Letters of Olive Shreiner

To Havelock Ellis


Bole Hill,
29th July, 1884.

I was going to tear up the bit I enclose [destroyed] but I won't because perhaps you would like to see it. I can't explain what I mean by this fear, not even to myself; perhaps you can for me. I am so afraid of caring for you much. I feel such a bitter feeling with myself if I feel I am perhaps going to. I think that is it. I feel like someone rolling a little ball of snow on a mountain side, and he knows at any minute it may pass out of his hand and grow bigger and bigger and go–he knows not where. Yet, when I get a letter, even like your little matter-of-fact note this morning, I feel: " But this thing is yourself." In that you are myself I love you and am near to you; in that you are a man I am afraid of you and shrink from you.

Do you know that butterfly that the artist of the beautiful makes in Hawthorn's story?

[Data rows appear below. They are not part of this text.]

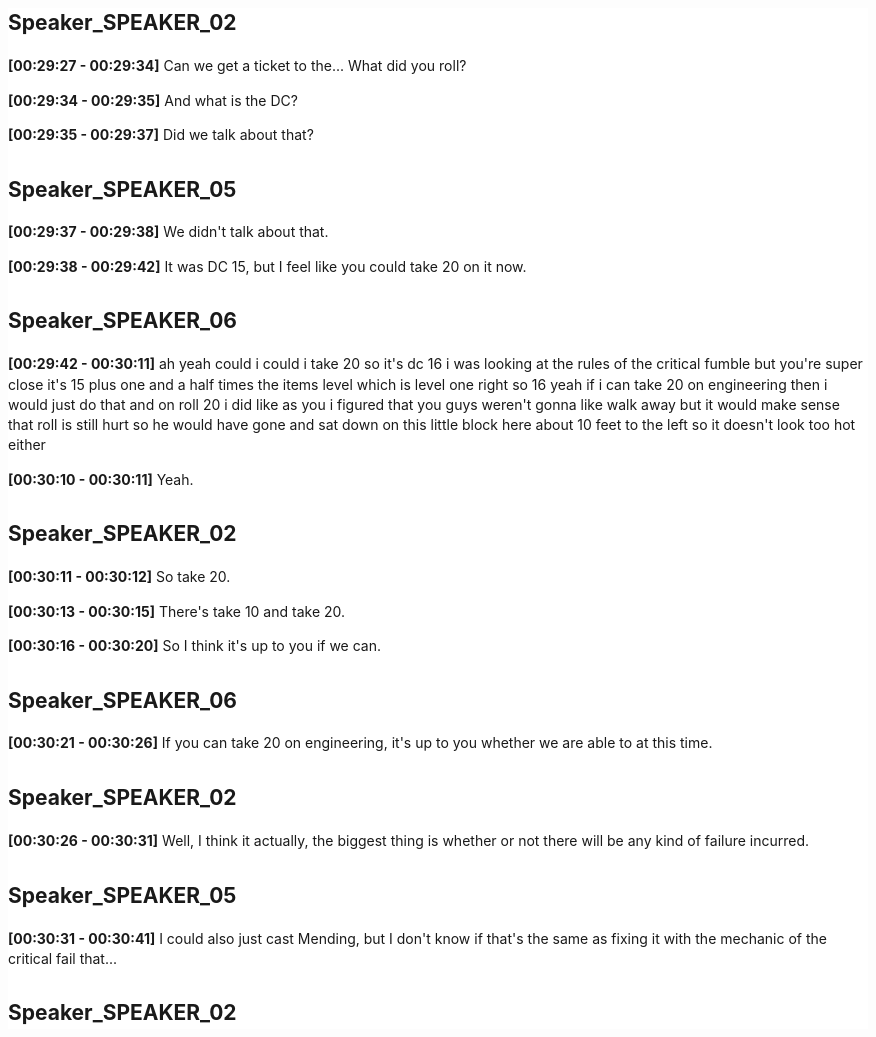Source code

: ## Speaker_SPEAKER_02

**[00:29:27 - 00:29:34]** Can we get a ticket to the... What did you roll?

**[00:29:34 - 00:29:35]** And what is the DC?

**[00:29:35 - 00:29:37]** Did we talk about that?


## Speaker_SPEAKER_05

**[00:29:37 - 00:29:38]** We didn't talk about that.

**[00:29:38 - 00:29:42]** It was DC 15, but I feel like you could take 20 on it now.


## Speaker_SPEAKER_06

**[00:29:42 - 00:30:11]** ah yeah could i could i take 20 so it's dc 16 i was looking at the rules of the critical fumble but you're super close it's 15 plus one and a half times the items level which is level one right so 16 yeah if i can take 20 on engineering then i would just do that and on roll 20 i did like as you i figured that you guys weren't gonna like walk away but it would make sense that roll is still hurt so he would have gone and sat down on this little block here about 10 feet to the left so it doesn't look too hot either

**[00:30:10 - 00:30:11]** Yeah.


## Speaker_SPEAKER_02

**[00:30:11 - 00:30:12]** So take 20.

**[00:30:13 - 00:30:15]** There's take 10 and take 20.

**[00:30:16 - 00:30:20]** So I think it's up to you if we can.


## Speaker_SPEAKER_06

**[00:30:21 - 00:30:26]** If you can take 20 on engineering, it's up to you whether we are able to at this time.


## Speaker_SPEAKER_02

**[00:30:26 - 00:30:31]** Well, I think it actually, the biggest thing is whether or not there will be any kind of failure incurred.


## Speaker_SPEAKER_05

**[00:30:31 - 00:30:41]** I could also just cast Mending, but I don't know if that's the same as fixing it with the mechanic of the critical fail that...


## Speaker_SPEAKER_02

Yesterday I heard part of Ibsen's play, Ghosts, still in MS. [Read to her by Aveling.] It is one of the most wonderful and great things that has long, long been written. I wanted you so, too, to be sitting there by me, to hear it. There was one line.... It made me almost mad. I cried out aloud. I couldn't help it.

How is our exam going? It's this dry-as-dust part of the work that must be so horrible, especially, you see, if you don't think in your future life of making the practice and study of medicine the central point (and I feel most distinctly that your "call" is to literature, just as mine was, in spite of my medical longing).

Mrs. Walters says that I seem years gladder and younger than when she saw me this time last year, just as if I was only fifteen. Do you know it is you who have made me feel so young? Almost altogether you. I feel younger, much, than when I was a child of ten.

I think of you like a tall angel, as you looked at the Progressive meeting.